### GIVEN PASSAGE
------------
Re: Seeking *opinions* as part of a larger research issue.

I'm fairly far out on the food chain, mostly working with document 
creation and advising others on content, esthetic and technical aspects 
of creating documents in all formats.

I think there should be a distinction between an 'informational' address 
and a live link. Addresses noted in running text should not be live 
unless there's an immediate, relevant reason for it. Documents that look 
like old-old-school web pages (remember the ones that had 200 link in 
1000 words of running content?) are difficult to navigate even for abled 
users. Things like bibliographies with more link text (often those 
endless journal and other 'deep' links) than static are usually a mess 
as well, sacrificing readability and text usability for a (false?) sense 
of functionality.

I'm not at all sure how to implement this, in either practical, 
standardized or automated form. But links should be (1) easy to use, for 
adaptive readers as well as standard ones; (2) easy to implement and 
validate — maybe make that 'easy to select' at conversion time, and (3) 
completely optional, so that there is no requirement to make documents 
into link minefields.


/  —Jim/


On 1/16/2023 11:09 AM, John Foliot wrote:
> The use-cases are pretty simple:
> 1) an ePub book has text content on the page that is a URL (i.e. it 
> quite literally reads "www.examplesite.com 
> <http://www.examplesite.com>"). The URL does not (and is not expected 
> to) actually resolve anywhere, it's just an example or placeholder text.
> 2) an ePub book has content on the page that was once an active 
> hyperlink, but the link no longer exists.
>
> The question is: for both of those use-cases (where the "print" is 
> offering up a text string formatted as an URL, but there is no actual 
> URL to resolve to), should those text strings STILL be marked up as 
> hyperlinks?
------------
### INSTRUCTION
Continue the mailing-list reply on live links versus plain URLs in ePub documents from the point where it stops.

### INFORMATION GIVEN
------------
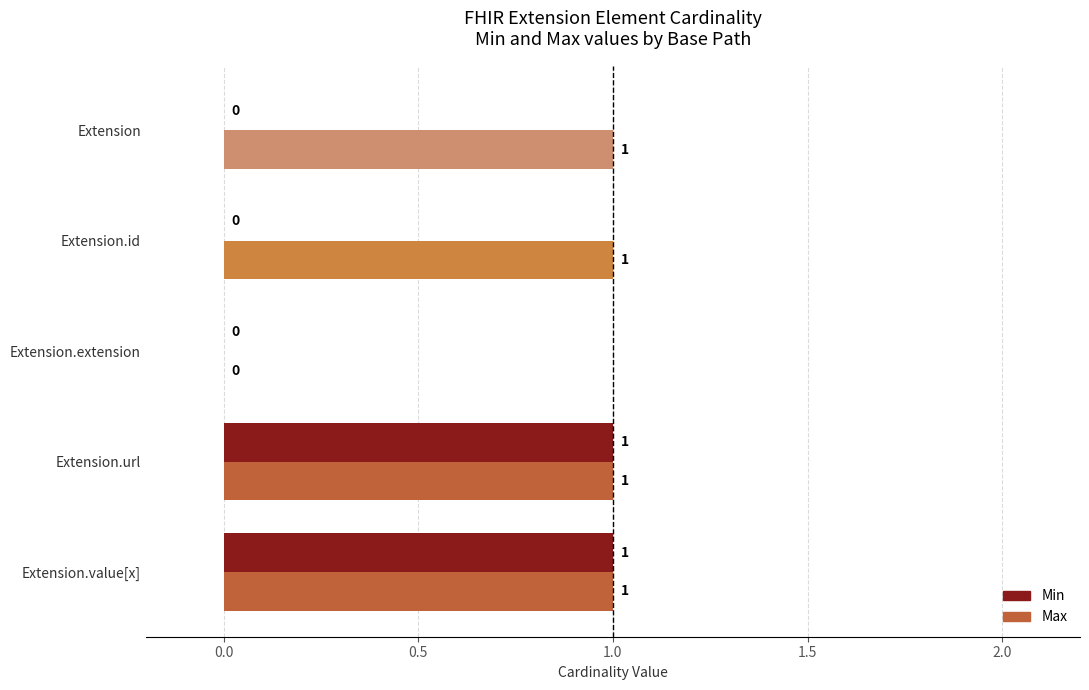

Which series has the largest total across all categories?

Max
------------
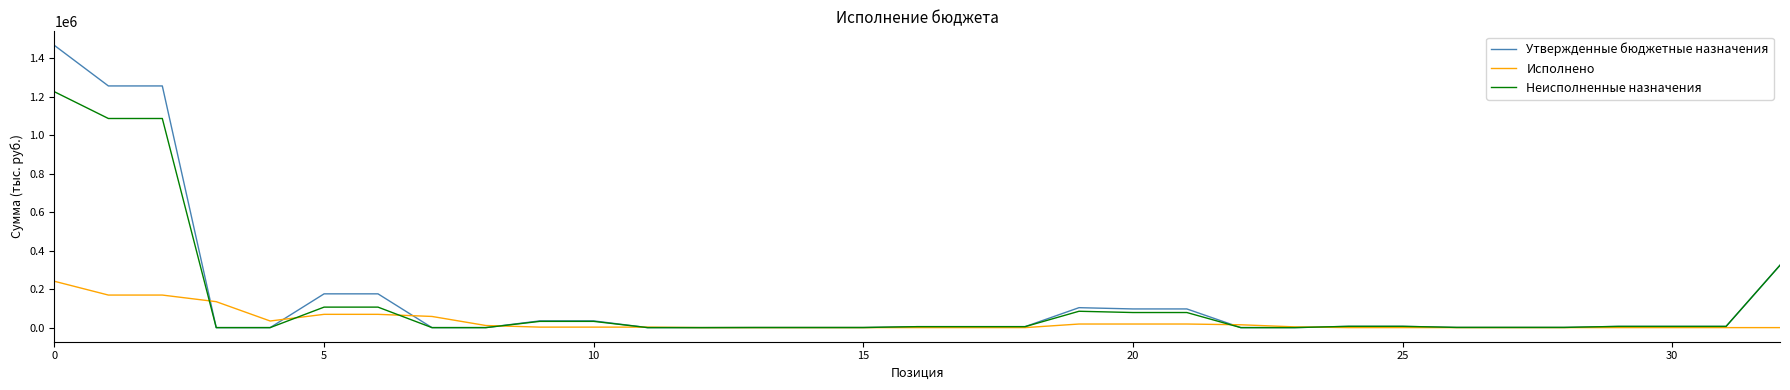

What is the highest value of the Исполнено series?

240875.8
------------
### RESULT OF THIS TASK
>
> From a strict conformance to WCAG perspective… well, WCAG is silent on 
> this specific topic (and so it seems is ePub Accessibility 1.1).
> I strongly suspect that there are arguments for both sides of the 
> discussion (“should all printed URL’s be active links”?), but I am 
> currently backing the perspective that having users (readers) follow 
> inactive links (or presenting users with inactive links to follow),
> a) potentially places negative cognitive strain and confusion on some 
> users,
> b) potentially demands unnecessary interactions (clicking a useless 
> link) that could be problematic for mobility impaired users, and
> c) delivers zero quality for any effort invested by the user.
>
> My questions are:
> 1) do you agree or disagree with my reasoning? (If you disagree, might 
> I ask for your counter-argument please?)
>
> 2) have you encountered this before? If you have, can you tell me what 
> you ended up doing? In particular, if you work in EDU (office of 
> accommodation, etc.) where ePub remediation is part of your 
> work/tasks, do you have a 'standard' policy or solution to either of 
> these use cases?
>
> 3) any other thoughts or comments? (Note: we're looking for a solution 
> that is also scalable, FWIW)
>
> Thanks in advance for any feedback!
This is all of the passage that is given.